In the case of my car, when it stopped running I applied a workaround to get it running again quickly. The workaround was simple; I would clear the blockage from the fuel filter and restart the vehicle. This temporary fix would work for almost precisely two weeks, before enough sediment from the fuel tank would work its way back into the fuel filter.
Workarounds often carry risk. Consider the risk that I was taking when I stopped on the side of the road, raised the hood on my car, disconnected the fuel filter, cleared the blockage, and then replaced the fuel filter. Applying this workaround represented a significant risk. I wouldn’t do it now, as these days I understand exactly how dangerous it is to work on a car on the side of the road while other cars are passing by. Not to mention the risk associated with sticking a fuel filter that contained fuel, rust and dirt in my mouth. These are all things I wouldn’t do now, because the risk is too high.
IT organizations often do similar things. It’s not uncommon for an IT organization to become accustomed to applying a workaround regularly and never investigating the root cause. One way that this is commonly seen is in a “server reboot”. Usually there is some process or application on the server that has a memory leak, and the organization decided that rather than pursue the root cause of the memory leak, it makes more sense to reboot the server periodically. This is fine, especially when there is a question of cost-effectiveness, but the organization takes significant risk because the reboot does not address the root cause. In other words, it’s very possible that applying the temporary fix in this situation could result in the server rebooting right back into the error condition. Not only that, but IT organizations have a tendency to automate processes like server reboots and process restarts through cron jobs or the equivalent. This is a really bad idea for many reasons, one of which is that eventually the person who automated this workaround will leave the company, and usually these things are poorly documented and ultimately break.

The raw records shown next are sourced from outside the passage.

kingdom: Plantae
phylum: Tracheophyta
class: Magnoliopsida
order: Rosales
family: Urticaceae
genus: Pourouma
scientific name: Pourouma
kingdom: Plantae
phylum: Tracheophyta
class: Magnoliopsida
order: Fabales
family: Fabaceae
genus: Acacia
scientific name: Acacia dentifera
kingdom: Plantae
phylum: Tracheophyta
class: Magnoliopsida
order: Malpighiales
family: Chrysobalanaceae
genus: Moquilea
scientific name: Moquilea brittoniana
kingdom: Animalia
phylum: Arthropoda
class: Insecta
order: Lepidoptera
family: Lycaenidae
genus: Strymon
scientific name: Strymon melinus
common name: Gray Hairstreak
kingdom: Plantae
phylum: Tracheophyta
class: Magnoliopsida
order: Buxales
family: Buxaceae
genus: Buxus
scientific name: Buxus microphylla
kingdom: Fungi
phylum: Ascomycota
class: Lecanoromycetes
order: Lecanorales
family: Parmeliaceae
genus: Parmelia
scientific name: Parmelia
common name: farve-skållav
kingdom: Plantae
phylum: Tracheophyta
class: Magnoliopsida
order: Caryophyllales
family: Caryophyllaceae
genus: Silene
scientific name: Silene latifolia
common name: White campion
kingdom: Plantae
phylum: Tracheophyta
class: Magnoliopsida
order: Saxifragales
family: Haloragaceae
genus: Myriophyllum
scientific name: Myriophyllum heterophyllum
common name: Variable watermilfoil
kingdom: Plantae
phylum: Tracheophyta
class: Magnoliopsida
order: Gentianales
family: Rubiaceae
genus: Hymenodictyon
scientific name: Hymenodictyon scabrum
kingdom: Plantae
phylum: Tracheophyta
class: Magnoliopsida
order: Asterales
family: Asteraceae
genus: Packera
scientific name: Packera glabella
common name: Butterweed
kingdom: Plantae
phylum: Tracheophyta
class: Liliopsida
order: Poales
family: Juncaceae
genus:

Sometimes it makes sense to keep doing a workaround. In the case of my car, it didn’t. I was simply avoiding fixing the root cause of the problem. Fixing the root cause would have only been a couple of hundred dollars, and it would have ultimately saved me time and money and eliminated significant risk. There were many potential corrections to the root cause, in fact, I used to tell my father that the “correction” was to buy me a new car. I’m still waiting for that “correction”. It could even be said that when I ultimately sold the car that I corrected the root cause, at least from my perspective. I never heard from the people who bought the car how they felt about this.
One last note, sometimes workarounds can be done preventatively. For example, with my car, when I had a date, I would usually apply the workaround before I would pick up my date for the evening. In my teenage mind it made sense to me that I didn’t want the car to stop running in the middle of a date. Thinking back, it might have made more sense to let the car fail in these situations…
Summary
In this series of posts I’ve discussed the differences between incidents and problems. Incidents are interruptions to service, whereas problems are the unknown causes of one or more incidents. I also discussed various aspects of the incident and problem management processes. This discussion was in the context of a real-life situation. Using real-life situations to understand the various best practices that ITIL presents is an excellent way to understand the ITIL best practices.